Good customers should be mostly left alone, but appropriate reminders, thank you’s, and special offers are appreciated if done in moderation. For this client, on top of the Data Warehouses, we created an integrated module to determine whether customers respond positively to various types of communications. The machine learning models dynamically learned customer behavior and were able to:
- Predict which customers are going to churn in a predefined period (e.g. in 2 – 6 weeks) on a regular basis.
- Discover which ones of the newly subscribed customers that are still in trial mode are more likely to be retained.
- Discover the long-term customers that are likely to churn.
- Drill-down in the analysis and identify the reasons that distinguish the retained and churned customers.

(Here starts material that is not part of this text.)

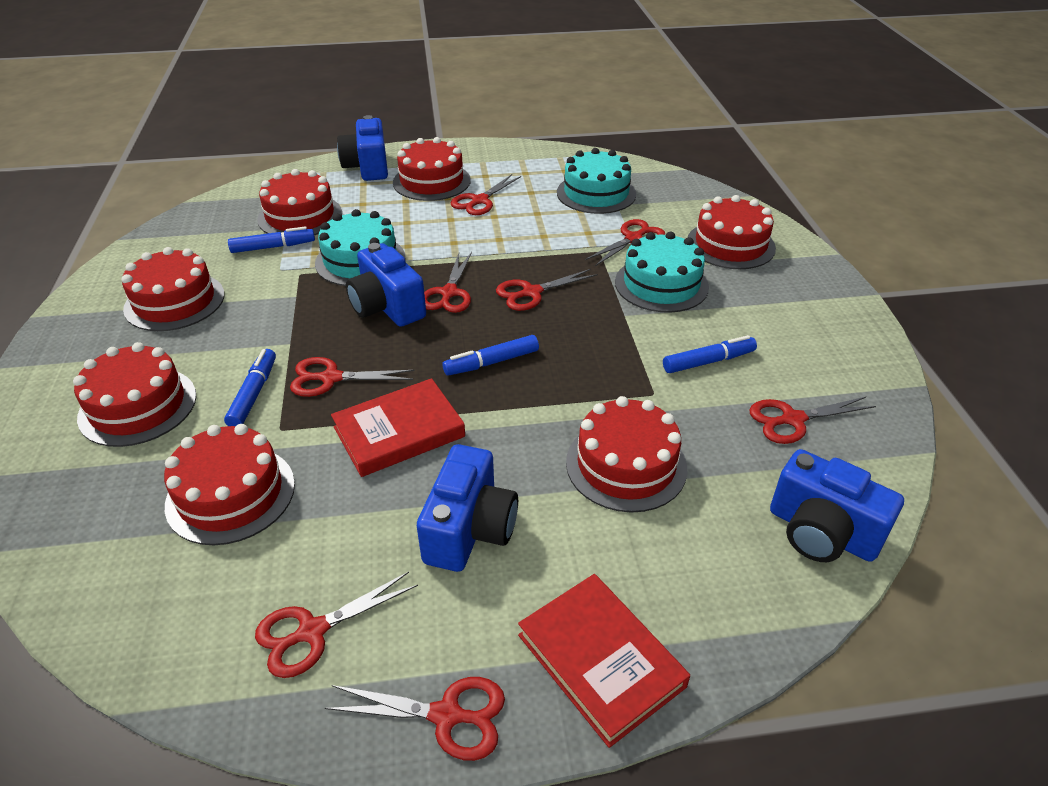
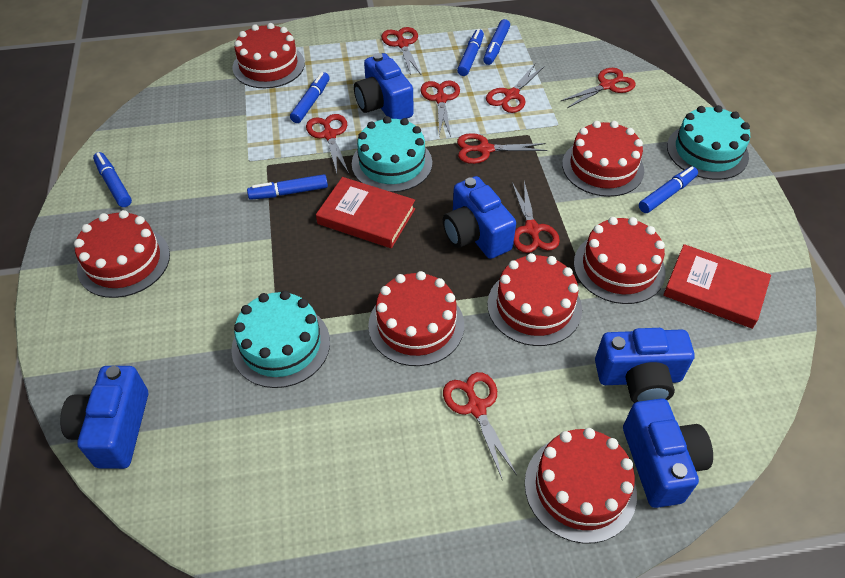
blue camera: 4 -> 5
blue marker: 4 -> 6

Automatic text classification is important in analyzing surveys, customer support transcripts, etc. It can be used for the detection of dissatisfaction of the system that isn’t easily identifiable with traditional reports. We have performed hierarchical classification and sentiment analysis of free-text surveys and customer support transcripts of existing customers. The benefits for the client were that they could obtain a real-time understanding of reasons for customer’s dissatisfaction based on free-text surveys, so the client could preemptively respond and help their customers. Ultimately, this provided better customer satisfaction and lowered customer turnover. This was implemented using state of the art Machine Learning and Natural Language Processing algorithms.
We built a recommendation engine that uses content-based and collaborative filtering using implicit feedback of users. The system integrated input streams from the watch history of users including various parameters for modeling their feedback:
- whether the users completely watched a particular item
- whether they interrupted something and never completed it
- started watching something on one device and continued on another, etc.
The evaluation of an independent set of users and content provided very compelling proof that the proposed system was effective. Furthermore, after the deployment, an evident boost of the total volume of watched content was detected.